Department of Surgery, Institute of Pulmonary Cancer Research, Chiba University School of Medicine, Chiba, Japan

Takehiko Fujisawa

A total of 263 primary non-small cell lung cancer patients resected in our Institute from March, 1978 to October, 1984 were utilized in order to evaluate the efficacy of transfer factor (TF) immunotherapy as an adjunct to surgical treatment and TF was significantly effective to cases with stage I diseases, but not to stages II, III and IV diseases, indicating that TF could only suppressed micrometastasis existing at the time of surgery.
In order to improve the further results of immunotherapy as an adjunct to surgical treatment, we analyzed cytotoxic activity against autologous lung cancer and K562 leukemia cells in tumor bearing hosts. Furthermore, we studied the effect of interleukin 2 (IL2) activated lymphocyte dialysate on cytotoxic activity against lung cancer cells.
When 3 different sources of lymphocytes including peripheral blood lymphocytes (PBL) regional lymphnode cells (LNC) and tumor infiltrating lymphocytes (TIL) were incubated with IL2 for 8 days at 37℃ in 5%. CO2 atmosphere, relatively high cytotoxic activity was demonstrated with 2 major different patterns in PBL, LNC and TIL including one systemic predominant and the other local predominant pattems, suggesting that IL2 might be a local or systemic possible immunotherapeutic reagent.
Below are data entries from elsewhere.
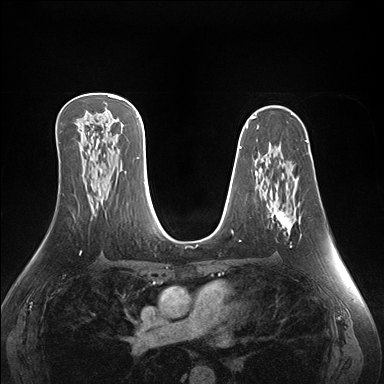
Breast MRI (dynamic contrast-enhanced), one axial slice; slice 94 of 176 in the series (ordered by position); dynamic contrast-enhanced series, time point 2 of 7 at this slice position (early post-contrast); 1.5 T; TE 1.5 ms, TR 4.1 ms; 1.1 mm slice thickness; 384 × 384 image matrix, field of view 360 × 360 mm. Female patient.
Outlined on this slice (semi-automatically segmented with operator editing):
- enhancing-tissue mask used for the functional tumour volume (all voxels passing the contrast-enhancement thresholds inside the analysis volume; usually the tumour): box from (x=272, y=210) to (x=301, y=247) px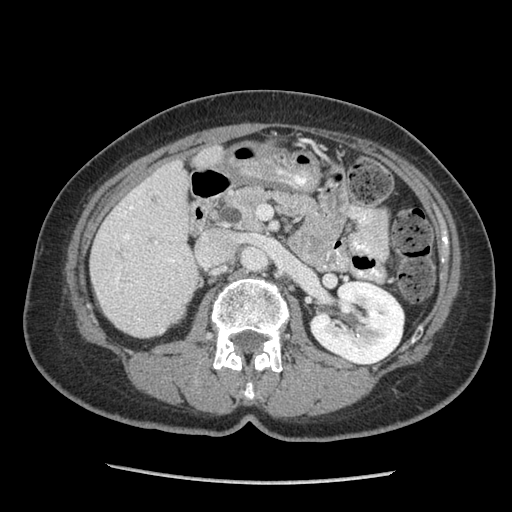
Contrast-enhanced abdominal CT (liver protocol), one axial slice. Slice 33 of 105 in the series (ordered by position). 140 kVp. Soft-tissue window (W 400 / L 40 HU). 512 × 512 image matrix. From the clinical record (not read from this slice): diagnosis: hepatocellular carcinoma (patient treated with transarterial chemoembolisation; whether this scan precedes or follows treatment is not stated here); TNM stage (as recorded): Stage-I; Child-Pugh class: A.
Annotated regions visible in this slice (semi-automatic segmentation, software-assisted and operator-edited):
- liver parenchyma outside the tumour (the mass and vessels are separate outlines, so this box may not span the whole liver): bounding box [x1, y1, x2, y2] px = [90, 146, 222, 336]
- portal vein: [115, 191, 181, 321]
Finally, we stimulated lymphocytes from household contact family members with IL2 and MMC treated lung cancer cells. These in vitro modulated T-lymphocytes demonstrated considerable cytotoxic activity against the target cells which were used as in vitro sensitization. The dialysate of these in vitro stimulated cells showed specific activity on cytotoxicity against lung cancer cells and might be a possible reagent in stead of TF for clinical trial.